VK Newsletter - Issue #5

✍️ Being an Amateur

When you’re an expert, you’re so far from the realities of the beginners that your advice might not be useful. If two people are facing a problem, one who has never learned to code and another who has been coding for decades, what do they have in common? The answer is nothing! The beginner may not even know how to start solving the problem, while someone with years of experience has forgotten what it feels like not knowing anything at all.

You’ve practiced your craft so often that it comes naturally to you. You’re used to doing things one way, which works for you. You start holding strong beliefs firmly when you have to hold them loosely. The responsibility of not losing face stops you from sharing your failures along the way — you think the master of the craft is always right and you're afraid of being exposed.

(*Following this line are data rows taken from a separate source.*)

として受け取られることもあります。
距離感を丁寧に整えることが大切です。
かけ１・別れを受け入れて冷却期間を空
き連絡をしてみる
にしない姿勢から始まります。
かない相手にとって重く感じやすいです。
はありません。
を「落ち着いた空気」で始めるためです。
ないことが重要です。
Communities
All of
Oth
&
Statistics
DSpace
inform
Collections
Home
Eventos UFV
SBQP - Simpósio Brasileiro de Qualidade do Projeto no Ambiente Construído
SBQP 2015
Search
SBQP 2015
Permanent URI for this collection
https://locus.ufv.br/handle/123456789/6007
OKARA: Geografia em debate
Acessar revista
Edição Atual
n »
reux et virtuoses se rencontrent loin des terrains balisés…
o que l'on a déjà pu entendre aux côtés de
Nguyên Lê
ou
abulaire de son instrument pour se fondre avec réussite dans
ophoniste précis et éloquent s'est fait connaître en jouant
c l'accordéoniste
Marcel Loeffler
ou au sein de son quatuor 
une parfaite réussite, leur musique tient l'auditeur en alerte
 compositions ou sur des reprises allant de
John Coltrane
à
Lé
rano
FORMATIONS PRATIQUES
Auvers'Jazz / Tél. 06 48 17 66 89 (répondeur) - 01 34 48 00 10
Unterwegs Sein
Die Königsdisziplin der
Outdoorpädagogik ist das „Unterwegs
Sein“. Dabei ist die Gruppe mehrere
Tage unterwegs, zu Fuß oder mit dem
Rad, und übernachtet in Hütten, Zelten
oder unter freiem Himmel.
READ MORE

I’ve read this small book by Austin Kleon, Show Your Work, where he talks about showing off the behind-the-scenes work, sharing failures, and having that bulletproof amateur mindset. And I think that’s fascinating — being amateur means constantly finding new things to explore and maybe failing and then sharing how you failed so that others can learn from it. This has helped me be more open about what I do. Before, I would think, “cmon Vadim, you’ve been doing this since childhood; people need to view you as an expert”. Fuck that, I’m an amateur, and I like it. I don’t know everything perfectly, and I’m making mistakes, but I’m learning new stuff and sharing my journey with the community.

Learning in public is a concept where you’re the one who’s raising your hand in a lecture and exposing yourself to not understanding what the professor has said. Asking questions about obvious topics that others were too afraid to ask.

Having that amateur mindset and writing a blog is a fantastic way to reiterate what you already know and maybe add some more knowledge to your bag. For example, when writing an article on how to do sales as a technical co-founder, I learned a lot and added stuff from my personal experience.

I try my best to be correct. I remember the life experience that I had and how I handled problems, then I read up on other people’s research and try to package it as something useful for others. In the end, I get called a 14-year-old on Reddit, and people say I should drop out of IT. That’s part of the experience.

I don’t assume I know everything and let the internet correct me when I’m wrong. I don’t mind being corrected. I’m an amateur. If people tell me I’m wrong, I ask them to explain. How can I improve?

Think of all the criticism this way: Do you want just to feel good, or do you want to be good? Accept pure facts, and rational feedback — don’t take it personally, don’t object, and don’t get too emotionally attached to your craft. Of course, if people start getting personal and abusive, block them.

Imagine if every time you learned something new, you would:

  1. Write tutorials and cheatsheets for a future generation. You learned something cool; why not share that with others and teach them that. You can always improve that guide with the new information every half a year.
  2. Answer questions on Stackoverflow / Reddit / Quora — you’ll see what others are struggling with. Usually, I scroll through SO and see if I can answer the question; if I’m not 100% confident, I read up on that topic just to refresh my memory.
  3. Make Youtube Videos or do live Twitch streams. This is on my to-do list to do a live stream of me talking about the topics that are interesting to me and learning stuff as I go.
  4. If you’re building a SaaS — build it in public on Twitter; you will get tons of support and join the community of like-minded people. Building in public is a separate topic in itself. I will talk more about how I failed at building a side project, but learned a lot in the process, in the following issues.

Open-sourcing your knowledge builds credibility. Share your ups and downs every step of the way. People connect the most with genuine, open people. Sharing real-life experience where things are not perfect is much better than a photoshopped image of a hyperbolized life on Instagram.

Sometime in the future people will connect with you based on your journey, and they will start asking you for help. Eventually, they’ll want to pay you for your help too—a lot more than you think.